Kemudian La Page Arung
Mampu Arung Malolo di Bone kawin lagi dengan We Saloge Arung Weteng. Dari
perkawinan itu, lahirlah; pertama La Mappaware Arung Tompo’bulu, kedua La
Mappangara Arung Sinri To Marilaleng Bone Pawelaiye ri SessoE, ketiga We Masi
Arung Weteng.
We Masi kawin dengan
To Tenri To Marilaleng Pawelaiye ri Kaluku BodoE. Dari perlawinannya itu, lahir
dua anak laki-laki; pertama bernama La Mappaware Arung Tompo’bulu, kedua La
Mappangara Arung Sinri, inilah yang menjadi To Marilaleng Pawelaiye ri SessoE.
La Mappangara Arung
Sinri, inilah yang melahirkan Haji Abdul Razak seorang ulama’ besar yang
memiliki ilmu agama Islam yang sangat luas saat itu. Untuk lebih memperdalam
ilmu yang dimilikinya, Haji Abdul Razak mengunjungi seorang ulama’ ahli tasauf
di Berru yang bernama Haji Kalula (Haji Muhammad Fadael). Tarekat yang
dipelajari dari Haji Kalula tersebut adalah Tarekat Khalwatiyah.
Ketika ulama besar
Tarekat Khalwatiyah yang bernama Haji Kalula meninggal dunia, digantikanlah
oleh Haji Abdul Razak sebagai ulama’ besar (Anre Guru Lompo).
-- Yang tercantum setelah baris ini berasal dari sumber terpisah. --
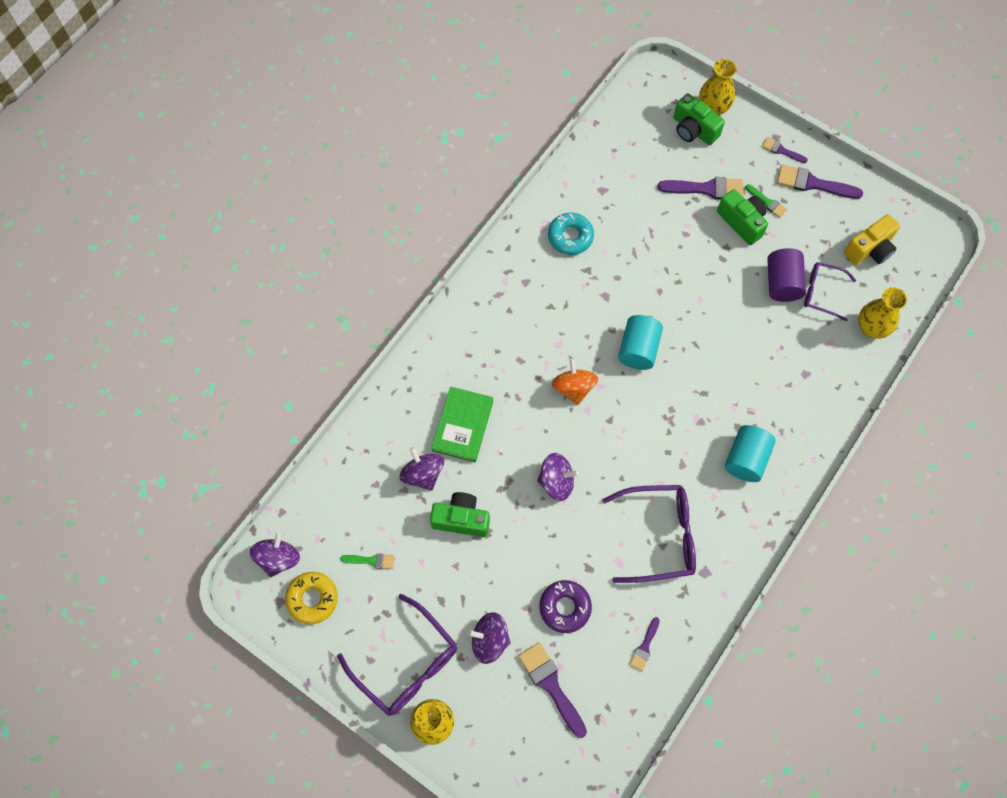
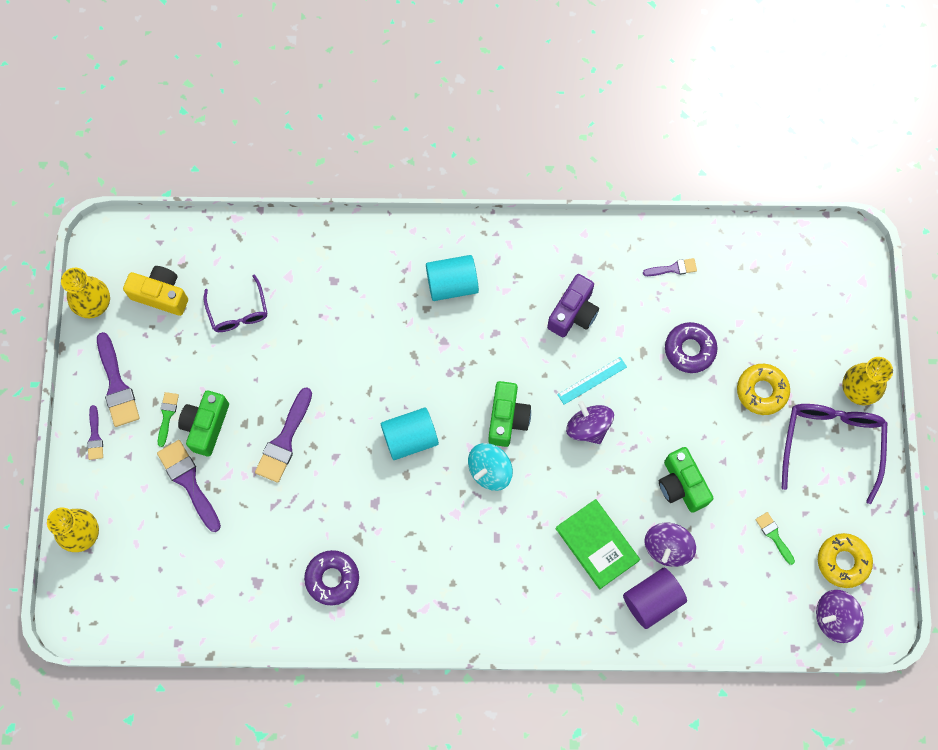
camera: 125 degrees left, 5 degrees up
(463, 426) = (597, 544): green book -> green book turned 75 degrees clockwise
(489, 640) = (762, 391): purple spinning top -> yellow donut
(551, 685) = (758, 320): purple brush -> purple brush (284, 440)
(570, 237) = (332, 578): turquoise donut -> purple donut
(573, 388) = (489, 470): orange spinning top -> turquoise spinning top
(592, 511) = (592, 380): none -> turquoise ruler
(659, 536) = (573, 313): purple glasses -> purple camera
(693, 130) = (123, 537): green camera -> green camera (507, 418)
(782, 283) = (251, 352): purple cylinder -> purple cylinder (652, 600)
(871, 328) = (247, 250): yellow vase -> yellow vase (94, 304)

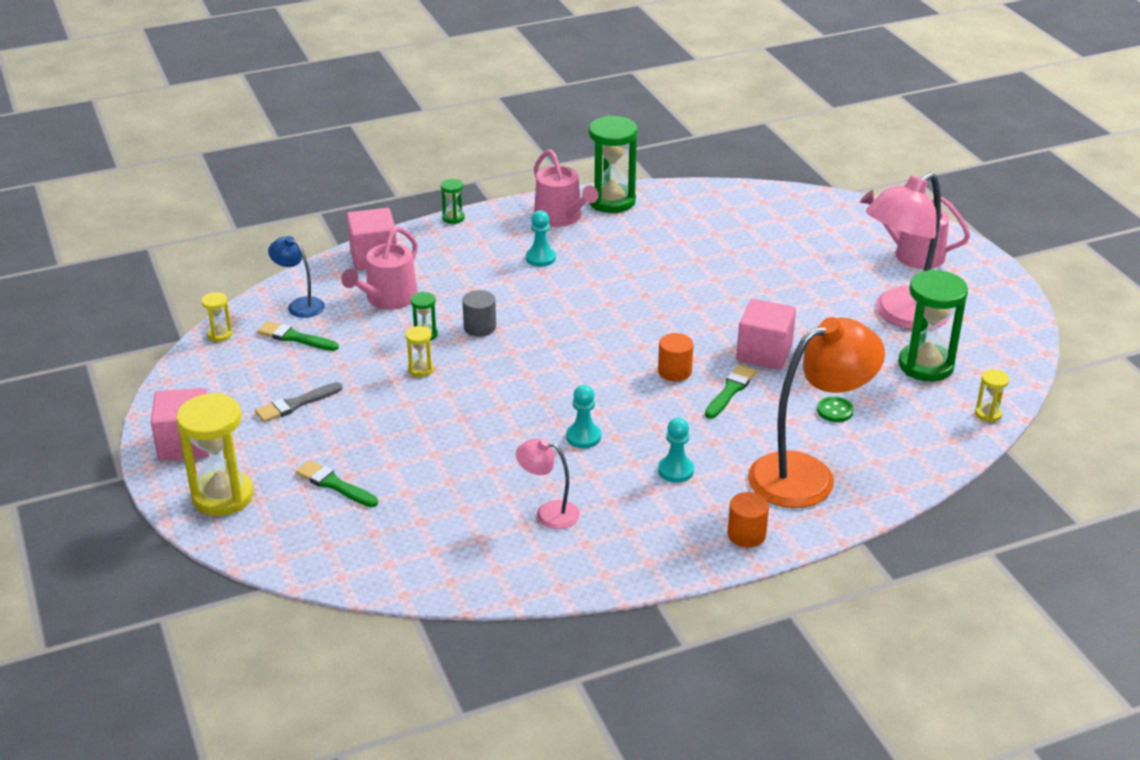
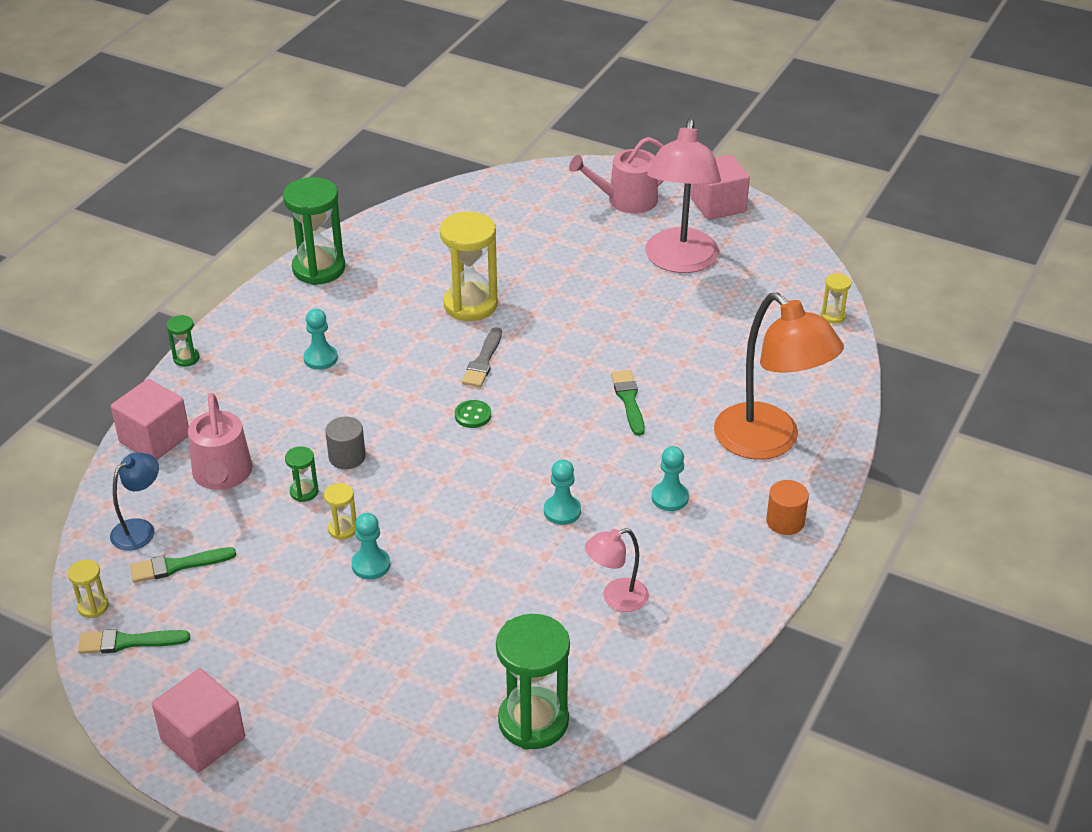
camera: 40 degrees left, 5 degrees up
(223, 496) = (309, 767): yellow hourglass -> yellow hourglass (470, 305)
(295, 404) = (264, 633): grey brush -> grey brush (483, 361)
(300, 305) = (140, 529): blue lamp -> blue lamp turned 135 degrees clockwise
(334, 484) = (401, 689): green brush -> green brush (128, 642)
(411, 400) = (371, 565): none -> turquoise pawn
(561, 217) = (291, 307): pink watering can -> none
(674, 371) = (565, 407): orange cylinder -> none
(764, 353) = (615, 351): pink cube -> pink cube (718, 205)
(807, 474) = (769, 442): orange lamp -> orange lamp turned 120 degrees clockwise
(835, 411) = (726, 374): green button -> green button (473, 415)
(925, 365) = (745, 297): green hourglass -> green hourglass (533, 721)

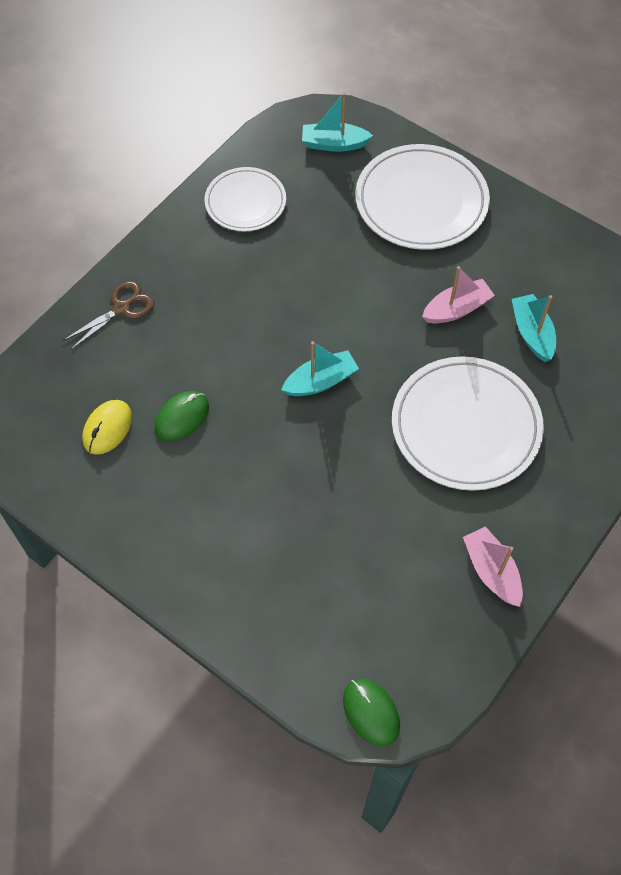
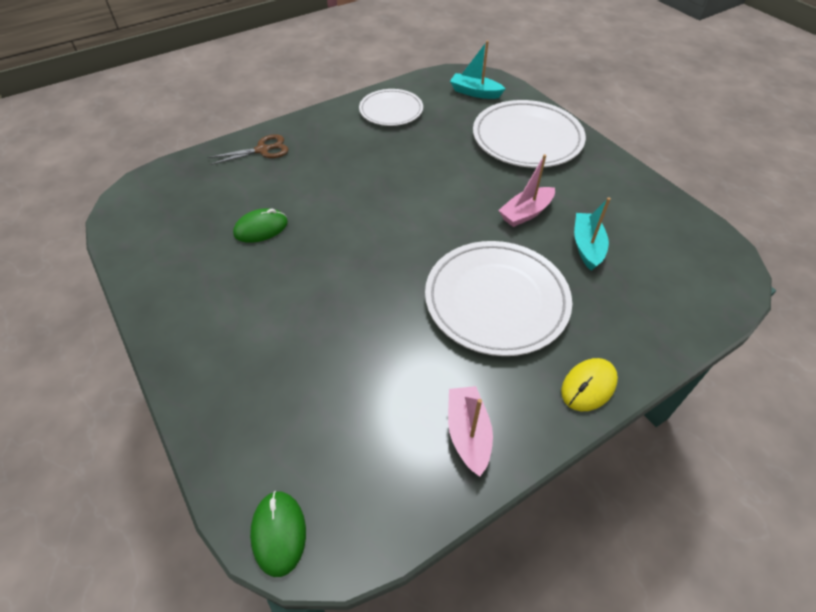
camera: 20 degrees right, 10 degrees down
(107, 428) = (200, 220): yellow mouse -> yellow mouse (588, 386)
(320, 381) = (385, 233): turquoise boat -> none
(456, 309) = (526, 213): pink boat -> pink boat turned 150 degrees clockwise

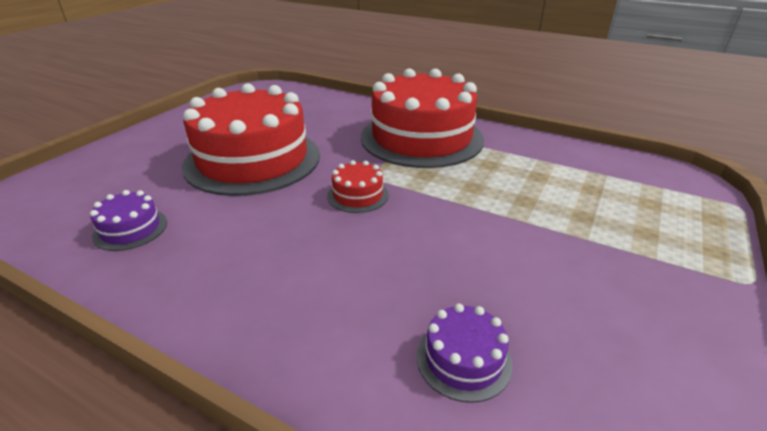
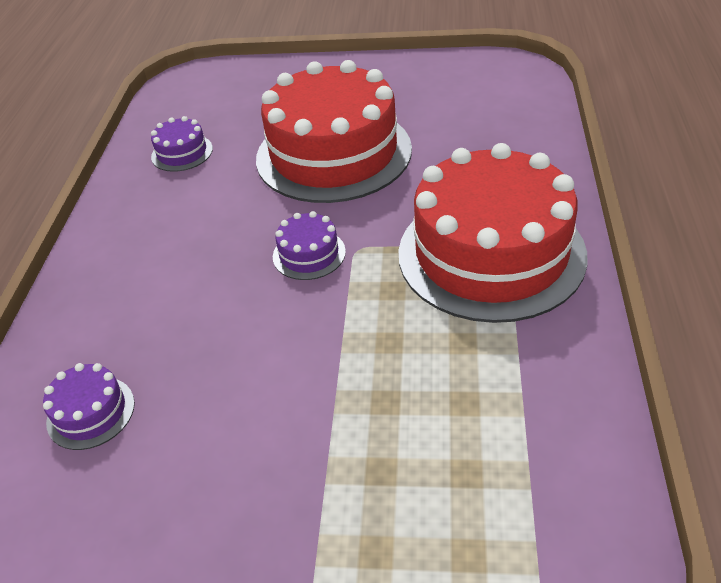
camera: 70 degrees right, 10 degrees up
(358, 195) = (309, 254): red cake -> purple cake

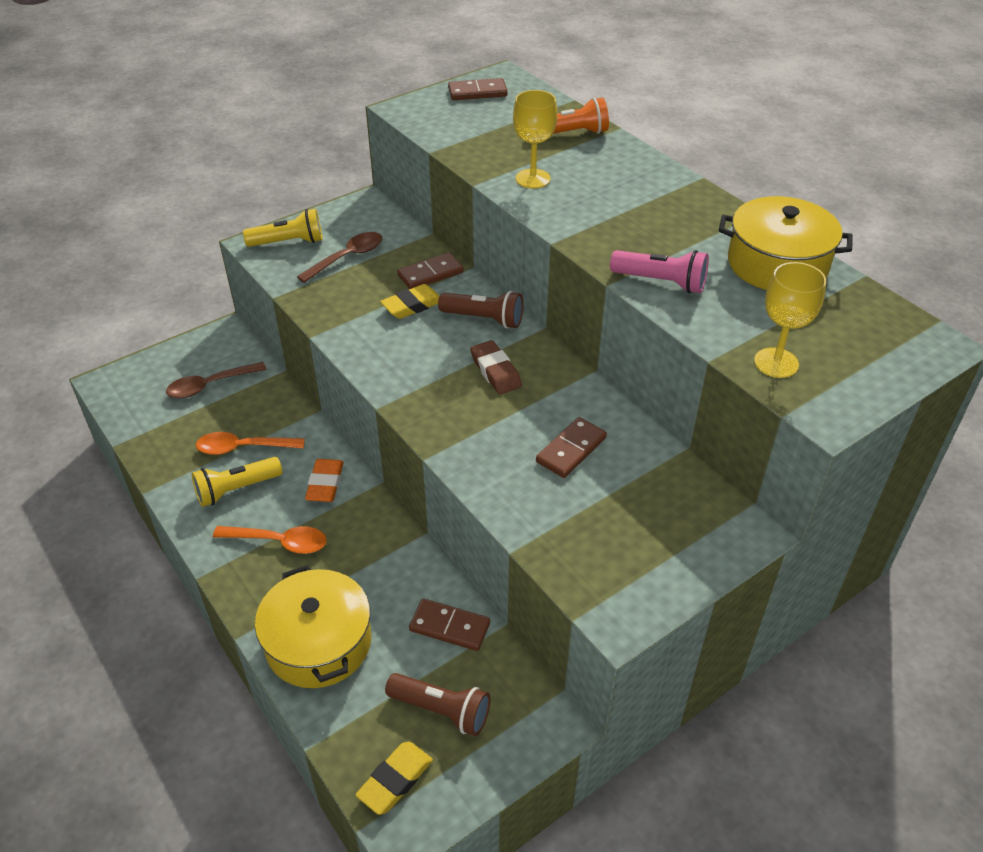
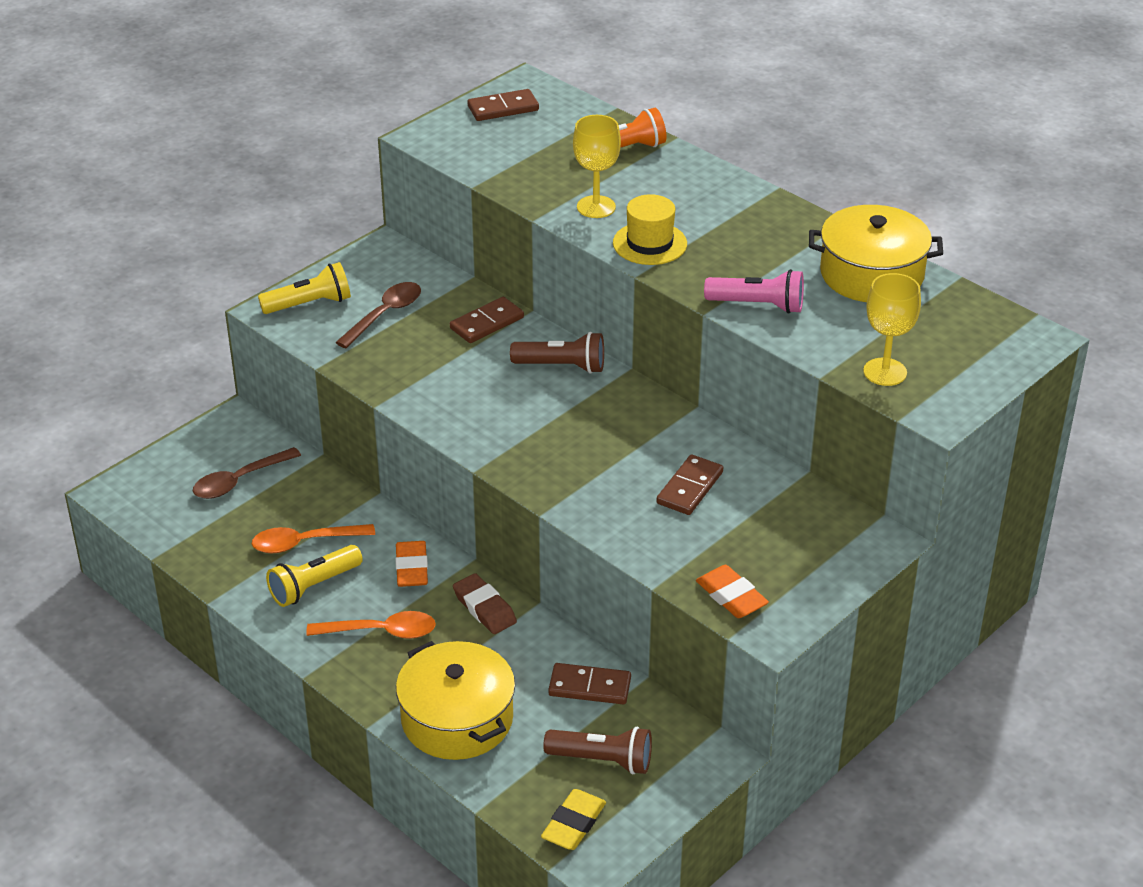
camera: 10 degrees left, 5 degrees down
(412, 306) = (477, 360): yellow eraser -> none
(495, 371) = (590, 419): brown eraser -> brown eraser (484, 608)
(572, 215) = (650, 243): none -> yellow hat
(586, 572) = (731, 596): none -> orange eraser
Selanjutnya
setelah Haji Abdul Razak meninggal dunia, maka Anre Guru Lompo Tarekat
Khalwatiyah beralih lagi kepada anaknya yang bernama Haji Abdullah. Ketika Haji
Muhammad Abdullah meninggal dunia pada tanggal 29 Mei 1967 M. digantikan lagi
oleh anaknya yang bernama Haji Muhammad Saleh Daeng Situru. Kemudian digantikan
oleh saudaranya yang bernama Haji Muhammad Amin Daeng Manaba.
Beralih kepada To
Marilaleng Pawelaiye ri Kaluku BodoE yang bernama To Tenri, anak dari We
Maisuri dengan suaminya Petta Tobala, Petta PakkanynyarangE Jennang Bone.
Sementara We Maisuri adalah anak dari We Daompo dengan suaminya La Uncu Arung
Paijo.Sedangkan Tobala Petta PakkanynyarangE adalah anak dari Ponggawa DinruE
ri Bone. We Daompo dengan Ponggawa DinruE ri Bone bersaudara kandung, keduanya
adalah anak dari MatinroE ri Bukaka.
Dalam tahun 1724 M. La
Panaongi meletakkan AkkarungengE ri Bone dan Soppeng, digantikan kembali oleh
saudaranya dari Luwu yang bernama Batari Toja Daeng Talaga. Dengan demikian,
Batari Toja Daeng Talaga menjadi Mangkau’ di Bone untuk kedua kalinya.